* _AIM OF THE EXERCISE_
Each line from the start of the data below through the one containing "Make sure you" must be reproduced exactly.

* _AVAILABLE RECORDS_

========

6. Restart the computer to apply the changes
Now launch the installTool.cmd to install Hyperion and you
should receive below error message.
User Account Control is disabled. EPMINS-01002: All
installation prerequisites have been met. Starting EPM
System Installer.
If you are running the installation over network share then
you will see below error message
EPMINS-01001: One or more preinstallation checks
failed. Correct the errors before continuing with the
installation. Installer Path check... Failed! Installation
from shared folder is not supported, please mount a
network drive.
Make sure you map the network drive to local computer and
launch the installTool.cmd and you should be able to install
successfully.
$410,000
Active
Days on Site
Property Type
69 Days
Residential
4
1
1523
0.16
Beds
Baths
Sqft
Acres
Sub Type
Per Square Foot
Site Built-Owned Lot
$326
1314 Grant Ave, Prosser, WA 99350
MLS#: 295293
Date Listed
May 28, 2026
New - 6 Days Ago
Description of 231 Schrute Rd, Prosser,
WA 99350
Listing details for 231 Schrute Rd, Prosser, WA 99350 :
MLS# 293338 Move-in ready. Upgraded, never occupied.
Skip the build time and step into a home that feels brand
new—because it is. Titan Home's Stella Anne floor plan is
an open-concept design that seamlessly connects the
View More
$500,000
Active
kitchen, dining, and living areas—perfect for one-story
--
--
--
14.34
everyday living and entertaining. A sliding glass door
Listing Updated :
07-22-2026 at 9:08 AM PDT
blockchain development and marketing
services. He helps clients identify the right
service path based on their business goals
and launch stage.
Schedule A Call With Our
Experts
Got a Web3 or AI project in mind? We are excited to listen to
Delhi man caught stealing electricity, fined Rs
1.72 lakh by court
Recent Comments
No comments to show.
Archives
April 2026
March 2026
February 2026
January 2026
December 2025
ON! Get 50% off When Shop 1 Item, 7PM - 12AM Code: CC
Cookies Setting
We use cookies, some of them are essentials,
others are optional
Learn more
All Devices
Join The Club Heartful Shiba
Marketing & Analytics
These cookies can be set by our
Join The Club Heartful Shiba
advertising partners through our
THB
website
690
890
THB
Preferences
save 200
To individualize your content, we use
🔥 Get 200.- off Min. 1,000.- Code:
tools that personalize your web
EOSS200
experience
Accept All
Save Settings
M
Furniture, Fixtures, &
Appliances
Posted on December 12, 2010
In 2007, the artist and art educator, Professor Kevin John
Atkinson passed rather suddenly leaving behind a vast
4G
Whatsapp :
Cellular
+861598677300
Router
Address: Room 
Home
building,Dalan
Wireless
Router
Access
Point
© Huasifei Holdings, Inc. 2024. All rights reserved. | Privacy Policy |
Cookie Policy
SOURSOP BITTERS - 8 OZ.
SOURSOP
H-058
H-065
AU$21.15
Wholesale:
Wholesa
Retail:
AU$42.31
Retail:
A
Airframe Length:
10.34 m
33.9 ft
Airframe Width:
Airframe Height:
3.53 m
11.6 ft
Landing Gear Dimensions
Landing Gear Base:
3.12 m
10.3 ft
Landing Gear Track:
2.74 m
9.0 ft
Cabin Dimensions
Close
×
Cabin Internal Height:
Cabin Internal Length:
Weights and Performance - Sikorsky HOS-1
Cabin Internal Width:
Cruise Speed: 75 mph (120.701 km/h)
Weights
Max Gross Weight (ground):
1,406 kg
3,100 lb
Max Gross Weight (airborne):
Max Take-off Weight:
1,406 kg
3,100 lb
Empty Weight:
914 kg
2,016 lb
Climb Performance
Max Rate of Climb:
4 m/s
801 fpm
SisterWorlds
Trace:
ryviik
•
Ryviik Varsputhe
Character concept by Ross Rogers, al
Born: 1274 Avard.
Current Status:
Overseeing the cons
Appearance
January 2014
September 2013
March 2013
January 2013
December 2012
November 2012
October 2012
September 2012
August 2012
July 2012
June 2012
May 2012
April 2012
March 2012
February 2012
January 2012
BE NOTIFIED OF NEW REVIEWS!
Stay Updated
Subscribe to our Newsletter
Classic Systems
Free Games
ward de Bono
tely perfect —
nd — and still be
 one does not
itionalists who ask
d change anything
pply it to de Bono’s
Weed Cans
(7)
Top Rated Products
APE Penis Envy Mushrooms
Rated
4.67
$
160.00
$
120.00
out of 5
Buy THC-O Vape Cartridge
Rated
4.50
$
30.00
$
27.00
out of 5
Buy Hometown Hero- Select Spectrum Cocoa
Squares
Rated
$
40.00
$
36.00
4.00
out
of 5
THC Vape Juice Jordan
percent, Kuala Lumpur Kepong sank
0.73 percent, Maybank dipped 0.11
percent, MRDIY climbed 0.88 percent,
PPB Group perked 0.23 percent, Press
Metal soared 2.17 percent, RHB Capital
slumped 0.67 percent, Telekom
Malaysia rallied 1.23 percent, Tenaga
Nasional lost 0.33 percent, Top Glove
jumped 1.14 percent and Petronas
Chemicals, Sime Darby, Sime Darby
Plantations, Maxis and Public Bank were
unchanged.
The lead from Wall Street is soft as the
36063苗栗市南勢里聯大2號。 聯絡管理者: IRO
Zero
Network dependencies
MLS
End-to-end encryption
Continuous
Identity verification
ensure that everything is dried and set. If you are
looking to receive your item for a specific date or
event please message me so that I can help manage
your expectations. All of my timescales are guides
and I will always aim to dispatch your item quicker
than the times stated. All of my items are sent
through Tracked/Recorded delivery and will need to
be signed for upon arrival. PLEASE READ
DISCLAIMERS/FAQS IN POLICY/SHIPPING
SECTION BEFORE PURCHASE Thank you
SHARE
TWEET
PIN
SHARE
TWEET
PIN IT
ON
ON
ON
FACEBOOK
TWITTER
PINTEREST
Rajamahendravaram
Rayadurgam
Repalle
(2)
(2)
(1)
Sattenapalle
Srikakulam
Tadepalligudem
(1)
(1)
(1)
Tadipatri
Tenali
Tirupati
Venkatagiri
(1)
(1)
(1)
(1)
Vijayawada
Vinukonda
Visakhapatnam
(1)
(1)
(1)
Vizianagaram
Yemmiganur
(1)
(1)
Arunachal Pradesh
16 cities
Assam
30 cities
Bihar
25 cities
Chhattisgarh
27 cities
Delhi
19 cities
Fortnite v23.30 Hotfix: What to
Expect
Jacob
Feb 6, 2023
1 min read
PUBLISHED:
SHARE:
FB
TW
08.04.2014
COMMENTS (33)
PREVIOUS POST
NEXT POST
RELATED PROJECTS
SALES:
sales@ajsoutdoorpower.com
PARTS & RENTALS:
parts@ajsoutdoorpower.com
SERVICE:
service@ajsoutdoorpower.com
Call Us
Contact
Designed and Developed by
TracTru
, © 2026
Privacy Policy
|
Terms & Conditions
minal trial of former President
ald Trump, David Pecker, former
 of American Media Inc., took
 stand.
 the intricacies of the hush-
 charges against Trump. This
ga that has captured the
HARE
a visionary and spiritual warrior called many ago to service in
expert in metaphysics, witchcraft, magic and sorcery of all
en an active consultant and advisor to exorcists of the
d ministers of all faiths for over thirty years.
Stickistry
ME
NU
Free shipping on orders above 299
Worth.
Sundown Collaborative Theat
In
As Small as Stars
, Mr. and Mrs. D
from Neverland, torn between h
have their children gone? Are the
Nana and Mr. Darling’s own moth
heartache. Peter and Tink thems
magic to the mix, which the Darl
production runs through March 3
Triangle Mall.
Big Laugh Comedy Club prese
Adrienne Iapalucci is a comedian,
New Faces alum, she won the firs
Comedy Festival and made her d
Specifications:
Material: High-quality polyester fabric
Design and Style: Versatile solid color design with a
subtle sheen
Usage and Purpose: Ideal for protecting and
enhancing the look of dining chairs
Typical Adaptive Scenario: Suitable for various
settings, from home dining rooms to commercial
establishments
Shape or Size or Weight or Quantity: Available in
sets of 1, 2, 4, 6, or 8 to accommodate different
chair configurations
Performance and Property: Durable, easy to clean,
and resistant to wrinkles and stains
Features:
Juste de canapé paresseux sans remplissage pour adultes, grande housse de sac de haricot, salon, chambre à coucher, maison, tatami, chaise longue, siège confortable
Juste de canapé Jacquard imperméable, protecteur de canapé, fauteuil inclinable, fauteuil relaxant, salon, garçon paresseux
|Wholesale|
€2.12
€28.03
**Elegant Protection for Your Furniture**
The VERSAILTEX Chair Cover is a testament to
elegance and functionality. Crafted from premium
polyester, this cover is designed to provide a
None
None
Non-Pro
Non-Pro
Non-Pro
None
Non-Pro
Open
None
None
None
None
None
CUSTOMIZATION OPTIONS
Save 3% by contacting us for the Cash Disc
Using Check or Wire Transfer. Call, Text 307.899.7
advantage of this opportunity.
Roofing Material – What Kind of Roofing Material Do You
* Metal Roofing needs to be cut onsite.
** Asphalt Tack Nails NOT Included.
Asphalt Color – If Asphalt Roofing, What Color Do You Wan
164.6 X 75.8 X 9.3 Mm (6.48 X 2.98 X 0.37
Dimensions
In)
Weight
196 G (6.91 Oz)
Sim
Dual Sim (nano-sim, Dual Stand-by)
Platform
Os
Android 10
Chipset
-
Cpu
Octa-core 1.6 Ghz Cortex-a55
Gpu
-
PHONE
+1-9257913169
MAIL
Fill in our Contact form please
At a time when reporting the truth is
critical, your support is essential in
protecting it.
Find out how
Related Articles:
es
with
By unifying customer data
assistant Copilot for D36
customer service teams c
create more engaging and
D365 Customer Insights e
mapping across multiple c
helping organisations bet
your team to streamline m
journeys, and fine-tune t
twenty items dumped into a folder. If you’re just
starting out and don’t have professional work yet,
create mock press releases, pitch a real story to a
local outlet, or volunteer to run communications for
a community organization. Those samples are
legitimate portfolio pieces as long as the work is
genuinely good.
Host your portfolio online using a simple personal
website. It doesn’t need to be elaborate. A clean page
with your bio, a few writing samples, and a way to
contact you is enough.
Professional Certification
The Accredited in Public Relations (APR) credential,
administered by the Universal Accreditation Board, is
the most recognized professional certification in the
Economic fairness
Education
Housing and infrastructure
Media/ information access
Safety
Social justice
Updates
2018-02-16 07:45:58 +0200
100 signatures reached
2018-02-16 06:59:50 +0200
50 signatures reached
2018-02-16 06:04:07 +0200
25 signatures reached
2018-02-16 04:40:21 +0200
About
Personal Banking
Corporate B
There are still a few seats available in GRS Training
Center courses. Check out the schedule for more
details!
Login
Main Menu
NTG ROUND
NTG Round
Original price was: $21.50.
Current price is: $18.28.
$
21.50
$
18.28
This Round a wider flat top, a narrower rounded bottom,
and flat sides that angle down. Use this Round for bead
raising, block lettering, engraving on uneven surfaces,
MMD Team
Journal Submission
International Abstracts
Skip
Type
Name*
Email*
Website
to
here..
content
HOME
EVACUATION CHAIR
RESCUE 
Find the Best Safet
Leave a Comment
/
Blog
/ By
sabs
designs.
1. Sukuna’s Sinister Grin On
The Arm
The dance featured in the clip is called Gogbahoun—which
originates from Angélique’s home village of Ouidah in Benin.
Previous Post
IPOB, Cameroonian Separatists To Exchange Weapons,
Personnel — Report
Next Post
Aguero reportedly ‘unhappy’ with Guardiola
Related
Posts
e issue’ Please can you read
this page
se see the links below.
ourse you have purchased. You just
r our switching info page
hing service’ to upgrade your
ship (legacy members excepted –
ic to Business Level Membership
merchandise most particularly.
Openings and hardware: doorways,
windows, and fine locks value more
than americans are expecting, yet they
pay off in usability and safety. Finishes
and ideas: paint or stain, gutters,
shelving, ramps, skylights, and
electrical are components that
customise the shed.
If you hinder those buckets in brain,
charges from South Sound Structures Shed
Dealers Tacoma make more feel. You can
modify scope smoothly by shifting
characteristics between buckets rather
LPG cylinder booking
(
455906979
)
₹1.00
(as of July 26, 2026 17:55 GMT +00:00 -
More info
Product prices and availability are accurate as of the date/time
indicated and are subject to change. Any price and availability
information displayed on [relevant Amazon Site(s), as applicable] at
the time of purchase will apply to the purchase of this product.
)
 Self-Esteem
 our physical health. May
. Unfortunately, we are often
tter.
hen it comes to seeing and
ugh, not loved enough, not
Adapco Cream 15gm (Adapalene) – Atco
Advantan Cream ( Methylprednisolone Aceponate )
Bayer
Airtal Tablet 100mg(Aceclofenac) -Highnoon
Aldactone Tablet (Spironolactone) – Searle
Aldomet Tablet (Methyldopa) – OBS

========

* _ANSWER_
6. Restart the computer to apply the changes
Now launch the installTool.cmd to install Hyperion and you
should receive below error message.
User Account Control is disabled. EPMINS-01002: All
installation prerequisites have been met. Starting EPM
System Installer.
If you are running the installation over network share then
you will see below error message
EPMINS-01001: One or more preinstallation checks
failed. Correct the errors before continuing with the
installation. Installer Path check... Failed! Installation
from shared folder is not supported, please mount a
network drive.
Make sure you map the network drive to local computer and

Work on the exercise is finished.